Let $H \subseteq G$ be connected linear algebraic groups with $H$ closed in $G$, and let $e$ be the identity of $G$. The Lie algebra of $G$ is the tangent space $T_eG$ of $G$ at $e$, which we can identify with the vector space of $k$-derivations of $k[G]$ into $k_e$ (here $k_e = k$ with the $k[G]$-module structure $f \cdot a = f(e)a$). The inclusion morphism $\phi: H \rightarrow G$ induces a $k$-linear transformation $$T_e H \rightarrow T_e G$$ given by $\delta \mapsto \delta \circ \phi^{\ast}$. My question is, is this transformation always injective?
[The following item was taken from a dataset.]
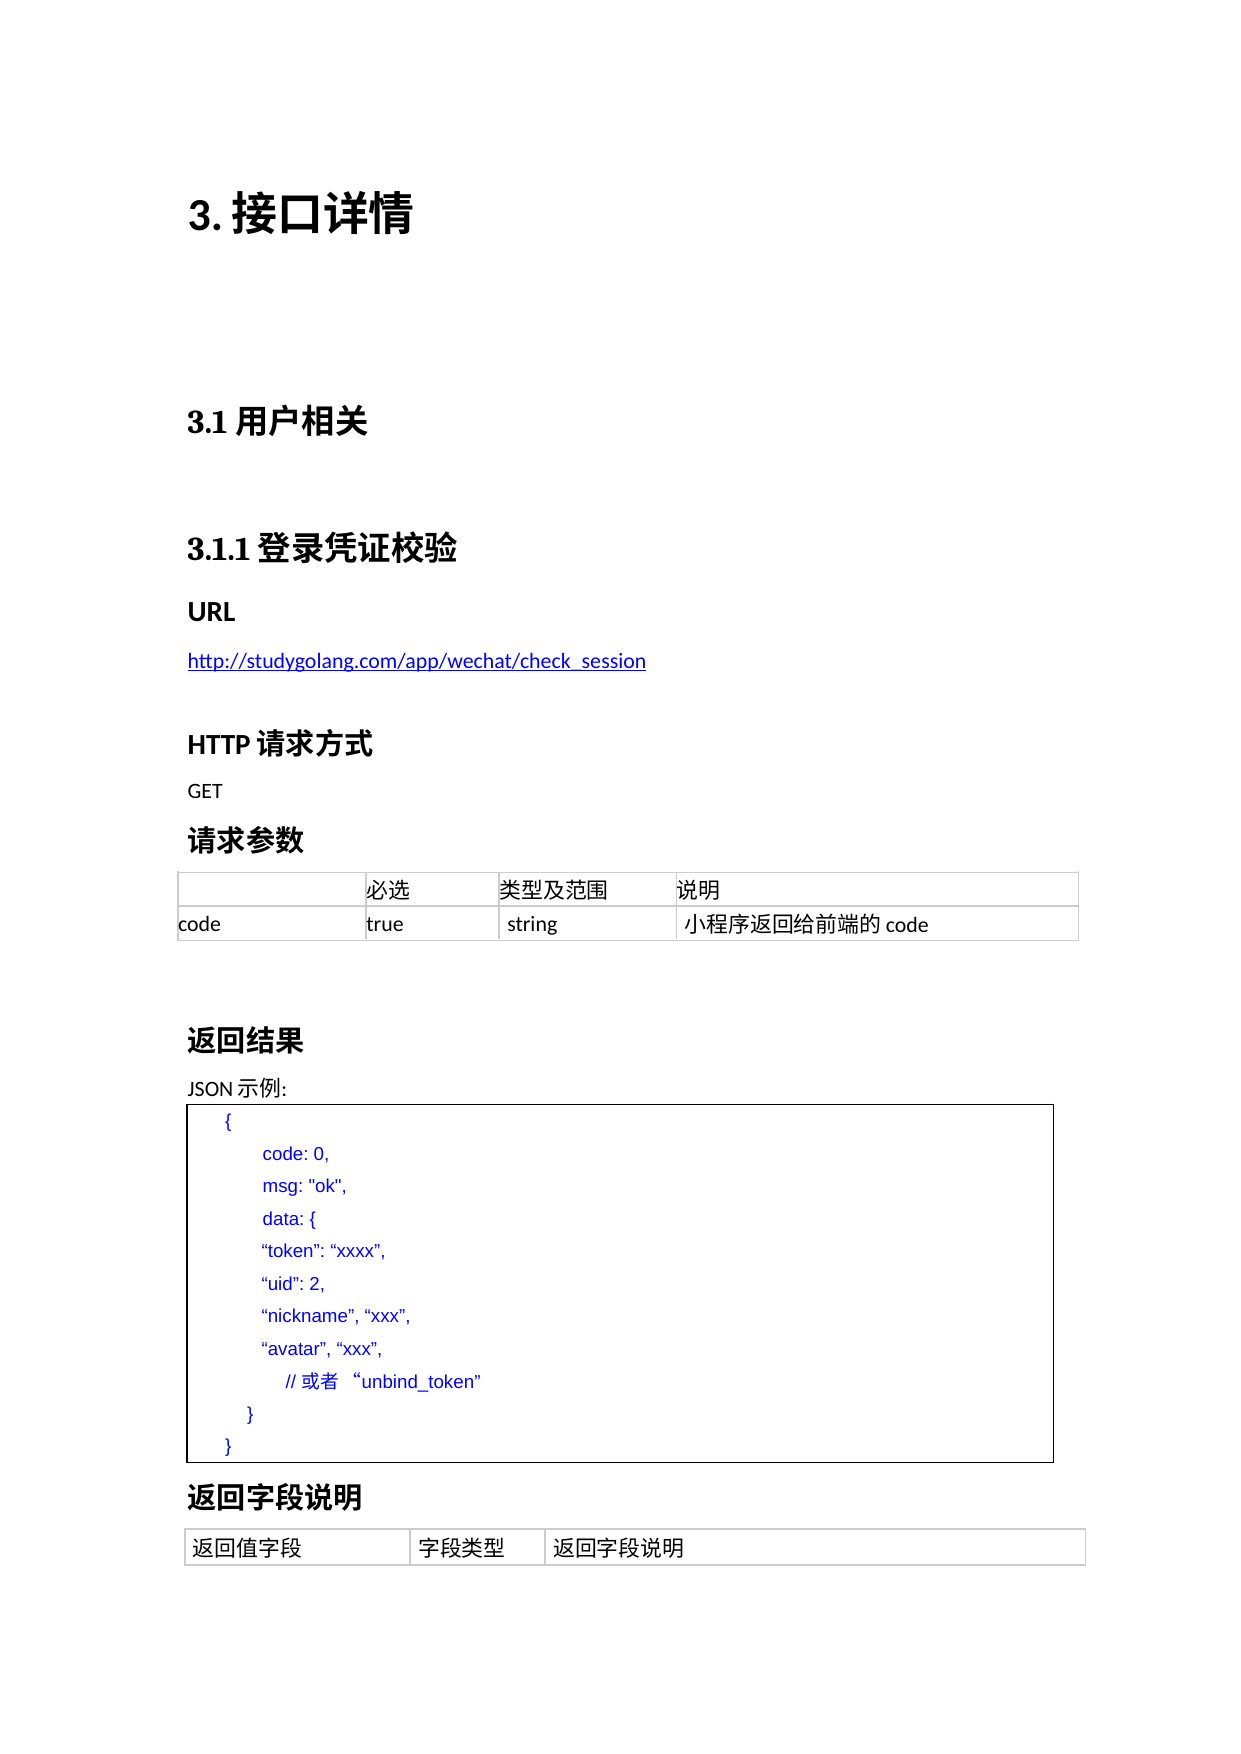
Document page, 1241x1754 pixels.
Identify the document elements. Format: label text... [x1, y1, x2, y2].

In the examples that I know, it is. For example, if $G = \textrm{GL}_n, H = \textrm{SL}_n$, $T_e G$ can be identified with $n$-by-$n$ matrices, and $T_e H$ can be identified with trace zero the $k$-vector space of $n$ by $n$ matrices. But it does not seem immediate from the definition that $\delta \mapsto \delta \circ \phi^{\ast}$ is injective.

Answer 1

Note that $H\subseteq G$ is a closed immersion of smooth varieties. In particular, it is unramified so for example this Lemma in the Stacks project states that the corresponding map on tangent spaces is injective.

Answer 2

Answer: Let $\phi: H:=Spec(B) \rightarrow G:=Spec(A)$ be a closed subgroup scheme with corresponding surjective map $f: A \rightarrow B$ of rings. Assume $G,H$ are of finite type over a field $k$. Let $\mathfrak{m}_e \subseteq B$ be the ideal of the identity element in $H$ and let $\mathfrak{n}_e:=\phi^{-1}(\mathfrak{m}_e)$ be the ideal of the identity in $G$. There is a canonical surjective map

$$\mathfrak{n}_e/\mathfrak{n}_e^2 \rightarrow \mathfrak{m}_e/\mathfrak{m}_e^2.$$

When you dualize you get an injection

$$ Lie(H):=T_e(H) \rightarrow T_e(G):=Lie(G).$$